Guys if the int c=10001; which is a binary value.If i want to process it like multiplying it by 10 how to do that?
If I understand you correctly you want to do this: Integer.parseInt("10001", 2)
, which will give you 17.
Integer.toString
also accepts radix as second argument.
an "int" is neither binary, hex or decimal, it's just a place to store a number. Variables themselves don't have a specific hex/dec/binary representation until you print them.
When you type the number into your code it has a base, but after it uses the base to process what you typed, the base is thrown away and the int just stores a number.

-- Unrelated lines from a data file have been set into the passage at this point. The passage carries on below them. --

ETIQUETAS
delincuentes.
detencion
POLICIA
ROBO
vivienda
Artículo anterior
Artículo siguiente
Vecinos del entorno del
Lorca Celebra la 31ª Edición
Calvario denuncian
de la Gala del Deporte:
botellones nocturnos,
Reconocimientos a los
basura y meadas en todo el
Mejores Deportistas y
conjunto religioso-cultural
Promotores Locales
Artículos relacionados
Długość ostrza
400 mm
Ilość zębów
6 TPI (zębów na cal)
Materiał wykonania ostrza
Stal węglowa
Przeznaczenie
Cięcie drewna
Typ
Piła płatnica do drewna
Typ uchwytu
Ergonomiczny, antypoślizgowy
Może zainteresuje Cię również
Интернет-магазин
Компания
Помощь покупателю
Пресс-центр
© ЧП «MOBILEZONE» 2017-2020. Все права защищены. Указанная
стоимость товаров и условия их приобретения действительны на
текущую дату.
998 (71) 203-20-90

So the answer to your question is c * 10 (assuming you meant 10 dec)
You can specify it as int c = 0x11
(consider 10001 is 0001 0001, which is 11 in hex)

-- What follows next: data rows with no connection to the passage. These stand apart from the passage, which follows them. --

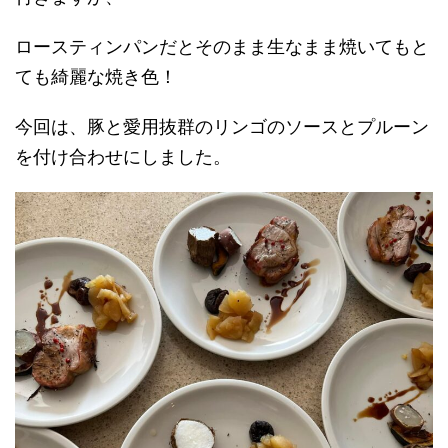
ロースティンパンだとそのまま生なまま焼いてもと
ても綺麗な焼き色！
今回は、豚と愛用抜群のリンゴのソースとプルーン
を付け合わせにしました。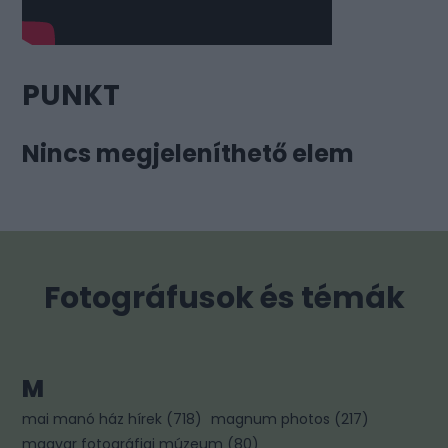
PUNKT
Nincs megjeleníthető elem
Fotográfusok és témák
M
mai manó ház hírek
(
718
)
magnum photos
(
217
)
magyar fotográfiai múzeum
(
80
)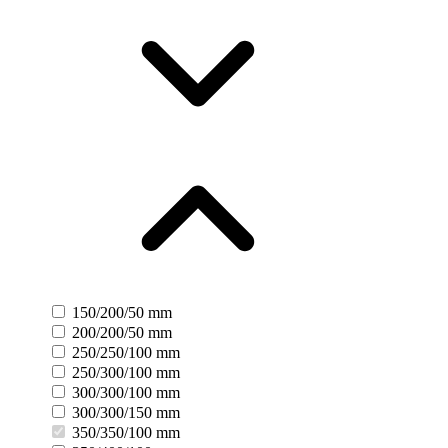
150/200/50 mm
200/200/50 mm
250/250/100 mm
250/300/100 mm
300/300/100 mm
300/300/150 mm
350/350/100 mm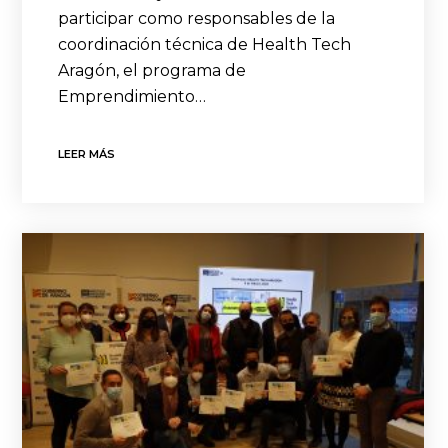
participar como responsables de la
coordinación técnica de Health Tech
Aragón, el programa de
Emprendimiento…
LEER MÁS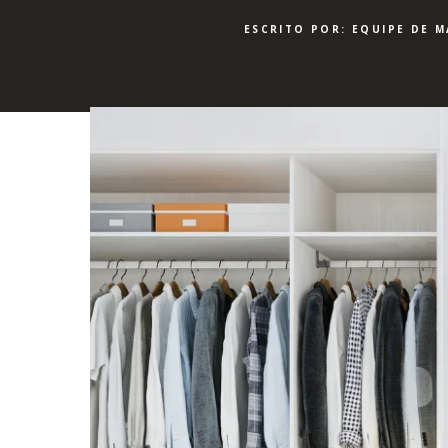
ESCRITO POR: EQUIPE DE 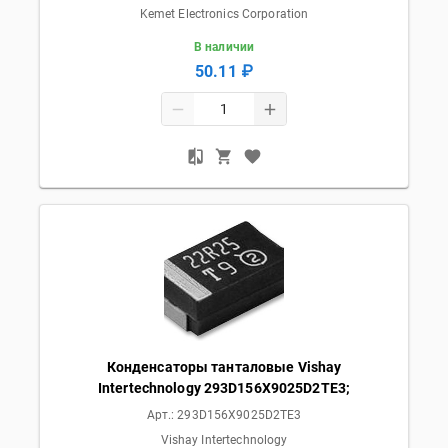
Kemet Electronics Corporation
В наличии
50.11 ₽
Конденсаторы танталовые Vishay
Intertechnology 293D156X9025D2TE3;
Арт.:
293D156X9025D2TE3
Vishay Intertechnology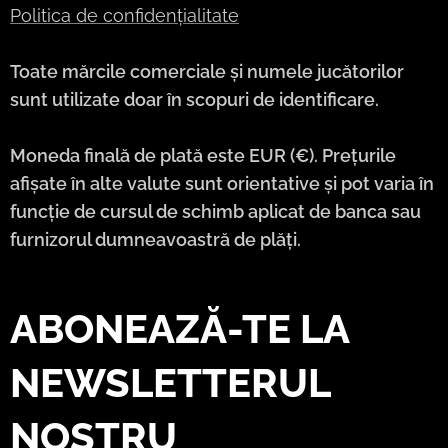
Politica de confidențialitate
Toate mărcile comerciale și numele jucătorilor
sunt utilizate doar în scopuri de identificare.
Moneda finală de plată este EUR (€). Prețurile
afișate în alte valute sunt orientative și pot varia în
funcție de cursul de schimb aplicat de banca sau
furnizorul dumneavoastră de plăți.
ABONEAZĂ-TE LA
NEWSLETTERUL
NOSTRU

public static void main(String[] args) throws Exception {
int c = 0x11; // 10001
int d = 10; // ten decimal
int d = 0x2; // ten binary 0010 - see table below
System.out.println(c);
System.out.println(c*d);
System.out.println(c*e);
}
binary-decimal conversion
- 0 0000
- 1 0001
- 2 0010
- 3 0011
- 4 0100
- 5 0101
- 6 0110
- 7 0111
- 8 1000
- 9 1001
- A 1010
- B 1011
- C 1100
- D 1101
- E 1110
- F 1111
Treating
int c = 10001;
as a binary number is really bizarre. It would be better to instead declare it as a String
String binaryString = "10001";
and then looping through each character to perform whatever base conversion algorithm you want.

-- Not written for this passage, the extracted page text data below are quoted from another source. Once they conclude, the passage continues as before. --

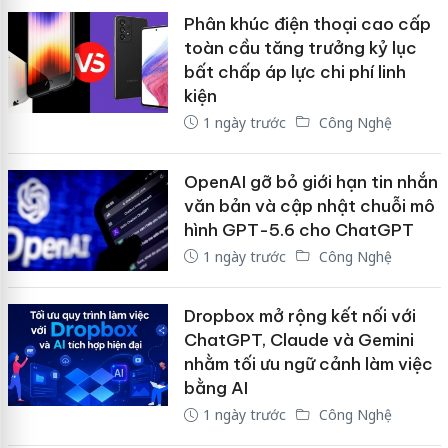
Phân khúc điện thoại cao cấp
toàn cầu tăng trưởng kỷ lục
bất chấp áp lực chi phí linh
kiện
1 ngày trước
Công Nghệ
OpenAI gỡ bỏ giới hạn tin nhắn
văn bản và cập nhật chuỗi mô
hình GPT-5.6 cho ChatGPT
1 ngày trước
Công Nghệ
Dropbox mở rộng kết nối với
ChatGPT, Claude và Gemini
nhằm tối ưu ngữ cảnh làm việc
bằng AI
1 ngày trước
Công Nghệ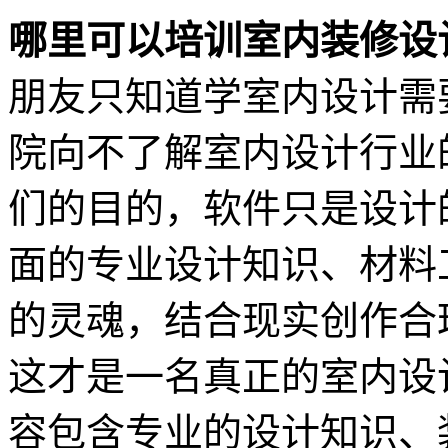
哪里可以培训室内装修设
朋友只知道学室内设计需要
院向不了解室内设计行业
们的目的，软件只是设计
面的专业设计知识、材料
的灵魂，结合现实创作合
这才是一名真正的室内设
容包含专业的设计知识、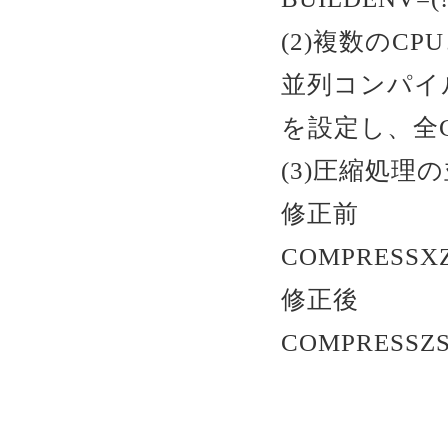
(2)複数のC
並列コンパイルを有
を設定し、全
(3)圧縮処理
修正前
COMPRESSXZ=(x
修正後
COMPRESSZST=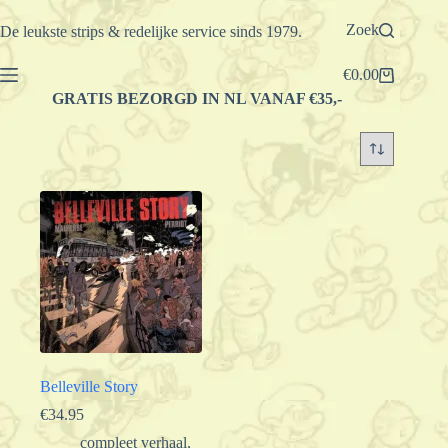
Ga
naar
Zoek
De leukste strips & redelijke service sinds 1979.
de
inhoud
€
0.00
Winkelwagen
GRATIS BEZORGD IN NL VANAF €35,-
Belleville Story
€
34.95
compleet verhaal
,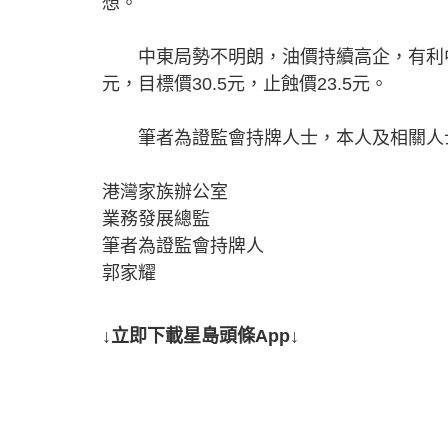
想。
中東局勢不明朗，油價持續高企，有利中
元，目標價30.5元，止蝕價23.5元。
筆者為證監會持牌人士，本人及相關人
港灣家族辦公室
業務發展總監
筆者為證監會持牌人
郭家耀
↓立即下載星島頭條App↓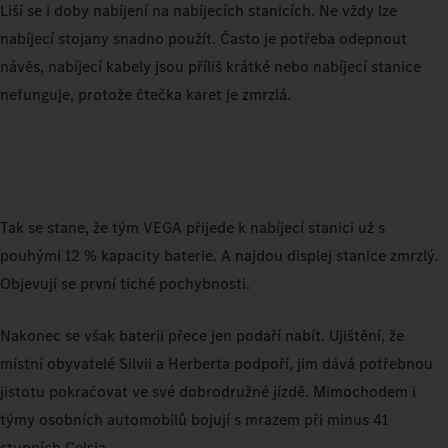
Liší se i doby nabíjení na nabíjecích stanicích. Ne vždy lze
nabíjecí stojany snadno použít. Často je potřeba odepnout
návěs, nabíjecí kabely jsou příliš krátké nebo nabíjecí stanice
nefunguje, protože čtečka karet je zmrzlá.
Tak se stane, že tým VEGA přijede k nabíjecí stanici už s
pouhými 12 % kapacity baterie. A najdou displej stanice zmrzlý.
Objevují se první tiché pochybnosti.
Nakonec se však baterii přece jen podaří nabít. Ujištění, že
místní obyvatelé Silvii a Herberta podpoří, jim dává potřebnou
jistotu pokračovat ve své dobrodružné jízdě. Mimochodem i
týmy osobních automobilů bojují s mrazem při minus 41
stupních Celsia.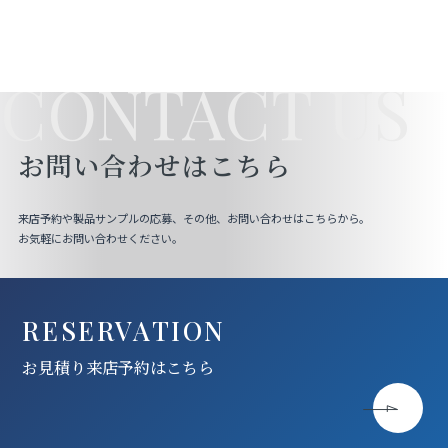
CONTACT US
お問い合わせはこちら
来店予約や製品サンプルの応募、その他、お問い合わせはこちらから。
お気軽にお問い合わせください。
RESERVATION
お見積り来店予約はこちら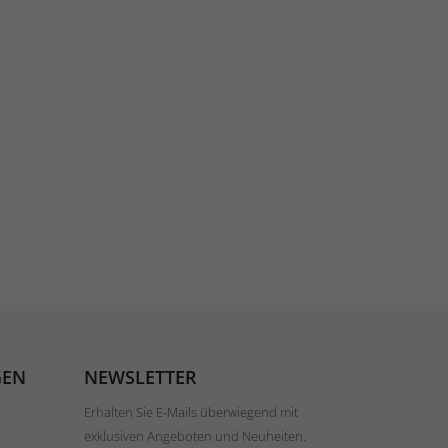
GEN
NEWSLETTER
Erhalten Sie E-Mails überwiegend mit
exklusiven Angeboten und Neuheiten.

The multiplication of a binary with an integer:
- If it's a power of two, then just left-shift all digits to the exponents value left
- If it's not a power of two find the biggest power of two smaller then the value you want to multiply your c with. The do the same for the remainder and so on. At the end just sum up all values.
For your example with c=10001 (base 2) * 10 (base 10) this means (10 = 2^3+2^1)
int c=10001
int result=c*1000+c*10 //left-shift 3 + left-shift 1
But this is really not a good way to handle this kind of task... Moreover it think it's a bad idea to save an binary value into an int. I think it would be better to convert the binary into an integer before using it.